If the tick is happening due to a broken manifold bolt, the tick sound would be loudest immediately upon a cold start and eventually go away after a few minutes (not within a matter of seconds.

In this case the tick begins half a minute after the engine is running. This would indicate the lifter has good oil psi inside both its "low pressure" and "high pressure" chambers.

The tick sound goes away after a short time has passed and then comes back at a lower volume and maintaines a steady tick.................Hmm................I would say the lifter checkball is out of roundness.
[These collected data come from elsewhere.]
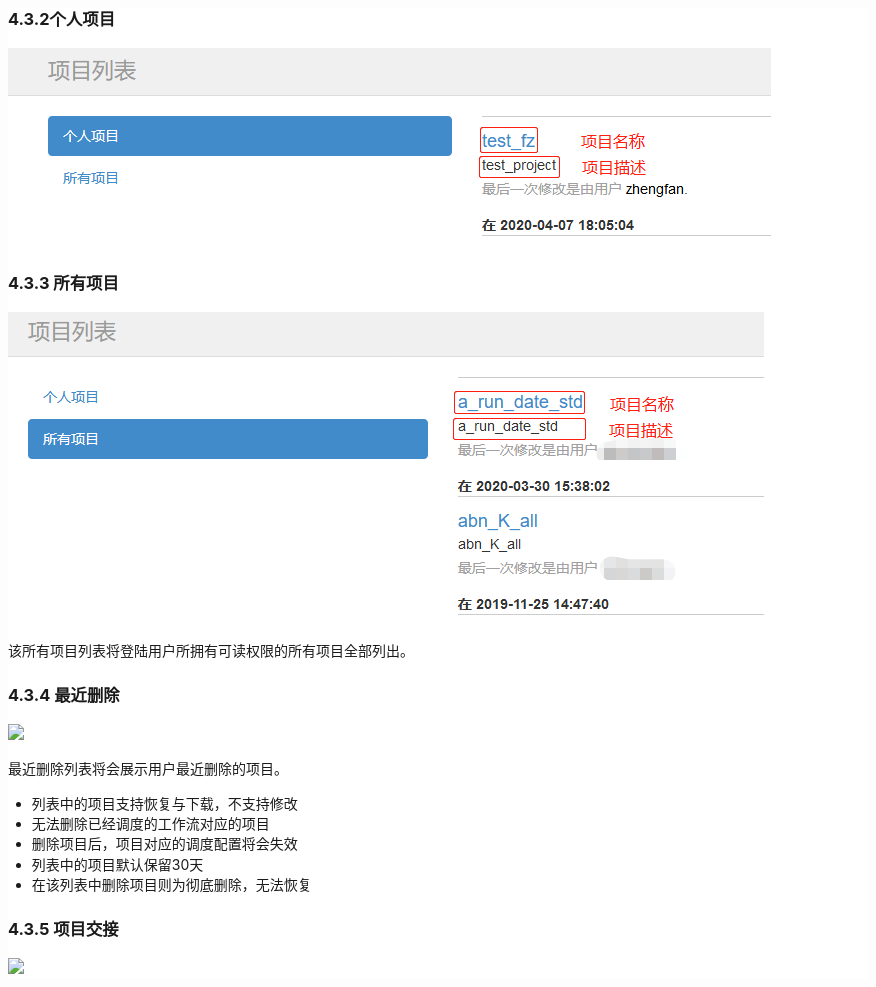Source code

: ### 4.3.2个人项目

 ![](../docs/assets/manual/img/schedulis_10.png)

### 4.3.3 所有项目

 ![](../docs/assets/manual/img/schedulis_11.png)

该所有项目列表将登陆用户所拥有可读权限的所有项目全部列出。

### 4.3.4 最近删除

![](../docs/assets/manual/img/schedulis_81.png)

最近删除列表将会展示用户最近删除的项目。

- 列表中的项目支持恢复与下载，不支持修改
- 无法删除已经调度的工作流对应的项目
- 删除项目后，项目对应的调度配置将会失效
- 列表中的项目默认保留30天
- 在该列表中删除项目则为彻底删除，无法恢复

### 4.3.5 项目交接

![](../docs/assets/manual/img/schedulis_155.png)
As the lifter moves up and down, the force of the oil flowing into the lifter causes the oil to pass the checkball and the checkball randomly spins in its seat..........as the ball spins, any imperfection in the ball or the seat surface will create a low oil psi condition for that particular lifter resulting in tick...

Sometimes, a lifter steadily ticks for a minute and then goes away for a few minutes and then comes back and repeates the cycle. This is due to the checkball spinning and the imperfect surface intermittently passing above the checkball seat, temporarily allowing low oil psi resulting in tick.

To understand what I am talking about, you need to understand how a lifter works. LS series lifters are made up of the lifter body, a plunger, a ball, two springs, a retaining clip a roller wheel and needle bearings.

Here's what you can try........and it wont cost you any $$$ at all:
Shut the engine off when the tick sound is happening at it's loudest. Next, remove the valve cover. After the valve cover is removed, loosen all the rocker arms to close the valves and to have enough slack so that you can move each rocker off each of thier respective push rods. Next, use your finger and push down on each push rod. Each rod should not move downwards at all. Each one should be rock solid. The one that moves downwards is the lifter that is ticking.

No doubt someone will say, "Just rotate the engine instead of loosening the rocker bolts to close the valves".

Pshh.....Puhleeze, rotate the engine and let the bad lifter pump up with oil and not be able to find anything wrong.

Anyhow, if you do as I outlined, you will have a real good chance of finding the offending lifter.

If you do find a bad lifter, you may as well go ahead and replace them all because if one goes, the rest are soon to follow.

Replacing the lifters will require the removal of the cylinder heads. Not a big job.......can be done in a day.